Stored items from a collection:
================

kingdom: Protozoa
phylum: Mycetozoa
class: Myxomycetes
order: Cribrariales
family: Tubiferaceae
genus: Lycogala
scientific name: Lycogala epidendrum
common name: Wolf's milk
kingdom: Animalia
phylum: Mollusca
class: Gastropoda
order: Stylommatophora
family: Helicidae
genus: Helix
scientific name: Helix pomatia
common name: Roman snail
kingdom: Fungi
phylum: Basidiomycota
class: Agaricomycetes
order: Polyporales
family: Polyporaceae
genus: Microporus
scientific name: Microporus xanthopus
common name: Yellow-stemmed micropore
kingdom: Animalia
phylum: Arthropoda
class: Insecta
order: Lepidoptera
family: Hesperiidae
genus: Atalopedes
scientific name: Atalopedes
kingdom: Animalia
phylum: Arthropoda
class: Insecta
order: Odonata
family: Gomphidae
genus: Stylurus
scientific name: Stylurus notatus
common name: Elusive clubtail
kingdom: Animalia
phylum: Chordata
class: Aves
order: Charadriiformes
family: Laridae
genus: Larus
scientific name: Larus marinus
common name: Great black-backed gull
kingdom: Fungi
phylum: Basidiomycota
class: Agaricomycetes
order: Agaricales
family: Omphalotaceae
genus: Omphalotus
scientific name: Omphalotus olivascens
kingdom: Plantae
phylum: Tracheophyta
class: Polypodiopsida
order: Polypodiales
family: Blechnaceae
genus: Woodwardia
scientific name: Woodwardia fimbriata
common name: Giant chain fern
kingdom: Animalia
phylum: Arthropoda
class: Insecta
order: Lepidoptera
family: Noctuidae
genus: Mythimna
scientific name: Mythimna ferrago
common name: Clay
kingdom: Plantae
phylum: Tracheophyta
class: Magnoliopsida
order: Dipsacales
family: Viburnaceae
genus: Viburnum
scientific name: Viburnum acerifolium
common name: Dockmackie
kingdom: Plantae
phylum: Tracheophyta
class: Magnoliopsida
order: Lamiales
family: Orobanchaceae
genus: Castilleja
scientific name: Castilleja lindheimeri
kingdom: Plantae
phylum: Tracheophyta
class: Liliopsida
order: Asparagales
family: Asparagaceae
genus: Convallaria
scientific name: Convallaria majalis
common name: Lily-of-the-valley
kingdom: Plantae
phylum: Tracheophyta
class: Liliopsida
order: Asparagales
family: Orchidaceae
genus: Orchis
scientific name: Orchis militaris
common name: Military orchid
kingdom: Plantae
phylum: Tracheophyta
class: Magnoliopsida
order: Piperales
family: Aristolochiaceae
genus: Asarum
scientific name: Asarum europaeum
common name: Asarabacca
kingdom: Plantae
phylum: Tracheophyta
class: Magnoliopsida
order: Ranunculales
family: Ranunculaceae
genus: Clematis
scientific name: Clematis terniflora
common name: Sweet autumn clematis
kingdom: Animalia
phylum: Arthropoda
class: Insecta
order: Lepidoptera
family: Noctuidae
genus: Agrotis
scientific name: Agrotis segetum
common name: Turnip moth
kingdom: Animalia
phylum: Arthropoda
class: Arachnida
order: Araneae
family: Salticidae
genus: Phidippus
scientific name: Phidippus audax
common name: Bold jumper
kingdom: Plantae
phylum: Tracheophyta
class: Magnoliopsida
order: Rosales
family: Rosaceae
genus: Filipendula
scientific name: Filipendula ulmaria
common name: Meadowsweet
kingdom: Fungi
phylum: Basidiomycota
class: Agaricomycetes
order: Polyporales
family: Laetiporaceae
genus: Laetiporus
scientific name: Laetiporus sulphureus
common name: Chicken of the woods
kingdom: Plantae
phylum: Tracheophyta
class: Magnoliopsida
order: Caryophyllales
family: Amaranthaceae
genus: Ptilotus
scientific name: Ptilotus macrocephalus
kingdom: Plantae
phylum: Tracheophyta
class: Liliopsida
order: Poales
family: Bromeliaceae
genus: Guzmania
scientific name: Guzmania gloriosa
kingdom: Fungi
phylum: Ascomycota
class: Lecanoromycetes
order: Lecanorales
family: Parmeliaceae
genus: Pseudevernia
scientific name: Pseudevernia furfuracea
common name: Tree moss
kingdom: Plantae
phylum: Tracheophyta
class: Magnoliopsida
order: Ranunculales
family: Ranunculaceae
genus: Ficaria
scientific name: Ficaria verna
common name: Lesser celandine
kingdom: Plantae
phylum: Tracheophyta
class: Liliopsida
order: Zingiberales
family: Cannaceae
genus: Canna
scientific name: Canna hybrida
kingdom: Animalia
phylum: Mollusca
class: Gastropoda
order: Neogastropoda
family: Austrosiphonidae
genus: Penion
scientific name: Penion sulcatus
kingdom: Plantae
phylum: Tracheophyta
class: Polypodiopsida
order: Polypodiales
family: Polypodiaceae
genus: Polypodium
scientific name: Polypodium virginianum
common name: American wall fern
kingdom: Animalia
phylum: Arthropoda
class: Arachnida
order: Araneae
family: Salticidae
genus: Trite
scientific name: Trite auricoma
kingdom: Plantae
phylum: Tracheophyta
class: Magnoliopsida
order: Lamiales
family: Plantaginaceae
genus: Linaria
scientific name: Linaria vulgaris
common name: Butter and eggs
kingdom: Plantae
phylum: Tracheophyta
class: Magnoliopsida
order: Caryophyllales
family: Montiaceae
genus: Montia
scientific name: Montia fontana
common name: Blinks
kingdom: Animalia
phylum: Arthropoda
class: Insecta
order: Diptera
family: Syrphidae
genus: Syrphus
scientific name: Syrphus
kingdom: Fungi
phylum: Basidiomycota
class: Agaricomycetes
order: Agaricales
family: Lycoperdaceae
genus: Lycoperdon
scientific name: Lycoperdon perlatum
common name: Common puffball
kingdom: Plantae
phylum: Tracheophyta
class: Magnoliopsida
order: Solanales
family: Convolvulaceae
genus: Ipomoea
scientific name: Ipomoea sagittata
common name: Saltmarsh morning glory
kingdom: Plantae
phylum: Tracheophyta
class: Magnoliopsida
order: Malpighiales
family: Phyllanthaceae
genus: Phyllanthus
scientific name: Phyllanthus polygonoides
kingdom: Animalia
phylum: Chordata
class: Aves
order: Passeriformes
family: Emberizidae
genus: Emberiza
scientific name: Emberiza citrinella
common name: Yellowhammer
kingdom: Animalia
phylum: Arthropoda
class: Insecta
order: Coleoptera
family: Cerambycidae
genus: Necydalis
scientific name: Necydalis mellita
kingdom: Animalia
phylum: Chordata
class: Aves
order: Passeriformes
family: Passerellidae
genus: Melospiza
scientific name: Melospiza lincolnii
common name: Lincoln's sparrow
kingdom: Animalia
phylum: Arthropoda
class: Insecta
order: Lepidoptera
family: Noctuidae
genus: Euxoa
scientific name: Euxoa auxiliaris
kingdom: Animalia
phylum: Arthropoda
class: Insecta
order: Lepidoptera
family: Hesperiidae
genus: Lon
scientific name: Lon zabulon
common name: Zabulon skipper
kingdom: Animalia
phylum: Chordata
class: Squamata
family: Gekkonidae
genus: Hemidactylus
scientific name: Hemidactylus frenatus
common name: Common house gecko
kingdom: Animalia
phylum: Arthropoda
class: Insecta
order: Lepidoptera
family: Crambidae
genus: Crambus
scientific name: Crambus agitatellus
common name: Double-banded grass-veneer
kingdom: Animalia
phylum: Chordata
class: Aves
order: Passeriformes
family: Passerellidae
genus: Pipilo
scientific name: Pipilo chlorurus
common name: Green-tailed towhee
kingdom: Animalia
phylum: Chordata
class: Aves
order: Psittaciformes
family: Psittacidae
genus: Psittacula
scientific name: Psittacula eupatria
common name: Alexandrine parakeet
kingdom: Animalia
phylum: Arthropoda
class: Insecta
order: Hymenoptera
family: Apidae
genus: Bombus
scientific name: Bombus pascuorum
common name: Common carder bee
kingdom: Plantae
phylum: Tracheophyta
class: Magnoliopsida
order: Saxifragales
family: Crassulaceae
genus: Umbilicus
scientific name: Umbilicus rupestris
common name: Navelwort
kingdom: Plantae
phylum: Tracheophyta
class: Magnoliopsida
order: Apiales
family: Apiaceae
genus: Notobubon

================

Direction:
Rename "common name" to "vernacular name" in the rows, starting at the beginning and stopping after the line containing "genus: Stylurus". Leave everything else unchanged.

Solution for this exercise:
kingdom: Protozoa
phylum: Mycetozoa
class: Myxomycetes
order: Cribrariales
family: Tubiferaceae
genus: Lycogala
scientific name: Lycogala epidendrum
vernacular name: Wolf's milk
kingdom: Animalia
phylum: Mollusca
class: Gastropoda
order: Stylommatophora
family: Helicidae
genus: Helix
scientific name: Helix pomatia
vernacular name: Roman snail
kingdom: Fungi
phylum: Basidiomycota
class: Agaricomycetes
order: Polyporales
family: Polyporaceae
genus: Microporus
scientific name: Microporus xanthopus
vernacular name: Yellow-stemmed micropore
kingdom: Animalia
phylum: Arthropoda
class: Insecta
order: Lepidoptera
family: Hesperiidae
genus: Atalopedes
scientific name: Atalopedes
kingdom: Animalia
phylum: Arthropoda
class: Insecta
order: Odonata
family: Gomphidae
genus: Stylurus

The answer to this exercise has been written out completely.